I am working on a project to automatically display topology errors from a gdb via a Python script. Essentially, I need to validate topology on several datasets, then use the Export Topology Errors tool once the topology has been validated. I am running into an issue for one dataset where the Validate Topology process runs for hours (over 24 hrs) without succeeding or throwing an error to determine what the problem is. All other datasets - even those bigger in disc size - are able to be validated successfully. For the dataset in question, I have iteratively removed data from each participating feature class and tested, and have determined that this infinite run time occurs only when data is in one of the line feature classes.
So far, I have tried the following:
Strangely, if I let the validate process run for a while (> 1 hour) and force it to cancel, I can then “generate summary” from the topology file and the summary does contain errors for the whole dataset including the problematic feature class that seems to stall everything.
Does anyone have any ideas about what in my data might be causing the validate topology process to stall? Thank you in advance for your help!
What type of GDB is the data stored? Repair Geometry only works for File Geodatabase features. That said, I wonder of you have some null geometries that a causing the problem in that feature class.

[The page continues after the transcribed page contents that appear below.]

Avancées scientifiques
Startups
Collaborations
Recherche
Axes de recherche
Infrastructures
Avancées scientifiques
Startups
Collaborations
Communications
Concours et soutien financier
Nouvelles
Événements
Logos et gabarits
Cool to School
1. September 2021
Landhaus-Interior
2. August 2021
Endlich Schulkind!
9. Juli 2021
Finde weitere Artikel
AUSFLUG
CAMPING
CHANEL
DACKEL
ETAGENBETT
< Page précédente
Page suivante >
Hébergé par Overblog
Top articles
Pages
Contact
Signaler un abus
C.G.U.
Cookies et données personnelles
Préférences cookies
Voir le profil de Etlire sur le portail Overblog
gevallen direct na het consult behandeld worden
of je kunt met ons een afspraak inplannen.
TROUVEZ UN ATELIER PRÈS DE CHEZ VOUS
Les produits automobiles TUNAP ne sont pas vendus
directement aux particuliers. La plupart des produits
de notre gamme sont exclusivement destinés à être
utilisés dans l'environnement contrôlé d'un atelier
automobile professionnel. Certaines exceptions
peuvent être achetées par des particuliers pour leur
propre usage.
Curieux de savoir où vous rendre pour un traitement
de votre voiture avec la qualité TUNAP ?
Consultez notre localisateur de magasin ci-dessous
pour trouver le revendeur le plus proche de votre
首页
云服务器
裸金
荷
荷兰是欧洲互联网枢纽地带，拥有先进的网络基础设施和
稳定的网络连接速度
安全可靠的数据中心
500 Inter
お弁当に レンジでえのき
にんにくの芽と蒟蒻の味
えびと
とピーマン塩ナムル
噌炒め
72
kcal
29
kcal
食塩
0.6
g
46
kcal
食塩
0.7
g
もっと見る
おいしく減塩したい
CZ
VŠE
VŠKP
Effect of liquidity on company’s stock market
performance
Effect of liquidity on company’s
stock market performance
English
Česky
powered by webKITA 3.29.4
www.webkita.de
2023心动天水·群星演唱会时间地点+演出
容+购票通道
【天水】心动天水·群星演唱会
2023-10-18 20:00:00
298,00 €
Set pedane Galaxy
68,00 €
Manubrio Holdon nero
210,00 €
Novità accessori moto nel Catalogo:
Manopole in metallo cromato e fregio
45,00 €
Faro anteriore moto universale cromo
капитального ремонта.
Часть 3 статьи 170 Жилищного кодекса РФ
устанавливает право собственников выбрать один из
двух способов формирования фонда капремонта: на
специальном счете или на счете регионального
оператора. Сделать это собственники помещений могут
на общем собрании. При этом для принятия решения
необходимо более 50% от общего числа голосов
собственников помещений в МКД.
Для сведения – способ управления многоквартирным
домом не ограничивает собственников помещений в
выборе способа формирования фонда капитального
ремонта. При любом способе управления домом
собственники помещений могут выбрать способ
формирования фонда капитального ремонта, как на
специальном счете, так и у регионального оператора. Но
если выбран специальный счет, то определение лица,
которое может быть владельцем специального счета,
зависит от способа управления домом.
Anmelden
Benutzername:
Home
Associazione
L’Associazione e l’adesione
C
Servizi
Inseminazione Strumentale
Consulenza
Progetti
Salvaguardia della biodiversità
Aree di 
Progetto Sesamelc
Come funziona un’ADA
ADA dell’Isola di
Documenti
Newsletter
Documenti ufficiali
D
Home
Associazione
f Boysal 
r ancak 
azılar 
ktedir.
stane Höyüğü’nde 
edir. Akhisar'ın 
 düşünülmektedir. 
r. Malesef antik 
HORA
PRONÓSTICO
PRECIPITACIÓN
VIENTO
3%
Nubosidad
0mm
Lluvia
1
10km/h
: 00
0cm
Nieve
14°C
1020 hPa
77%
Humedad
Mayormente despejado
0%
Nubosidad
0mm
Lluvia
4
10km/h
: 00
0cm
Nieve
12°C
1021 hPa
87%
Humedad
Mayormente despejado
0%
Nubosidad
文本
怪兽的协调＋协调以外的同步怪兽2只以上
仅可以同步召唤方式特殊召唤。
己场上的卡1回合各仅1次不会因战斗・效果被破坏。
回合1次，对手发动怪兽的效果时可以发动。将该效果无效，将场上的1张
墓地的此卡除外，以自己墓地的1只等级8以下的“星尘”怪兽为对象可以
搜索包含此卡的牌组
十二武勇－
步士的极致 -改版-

Hi Joe thanks for responding - it's in a file gdb, so should work in theory. When I ran Repair Geometry on the problematic feature class I chose to delete null geometries- but no messages were produced in the results so it seems there weren't any features with null geometry in that feature class.
Well shoot: sounds like you've got your bases well covered.
You create another line feature class that has the same schema as the problem child and use the new one in your topology. The idea is to append features from the problem child to the new one a dozen or so at a time and see if/when you hit your wall.
By appending a few at a time, you are basically sifting through the features. Depending on how many features the problem child has this can/will be an arduous task. Nothing sexy about data clean up, but obviously it's essential.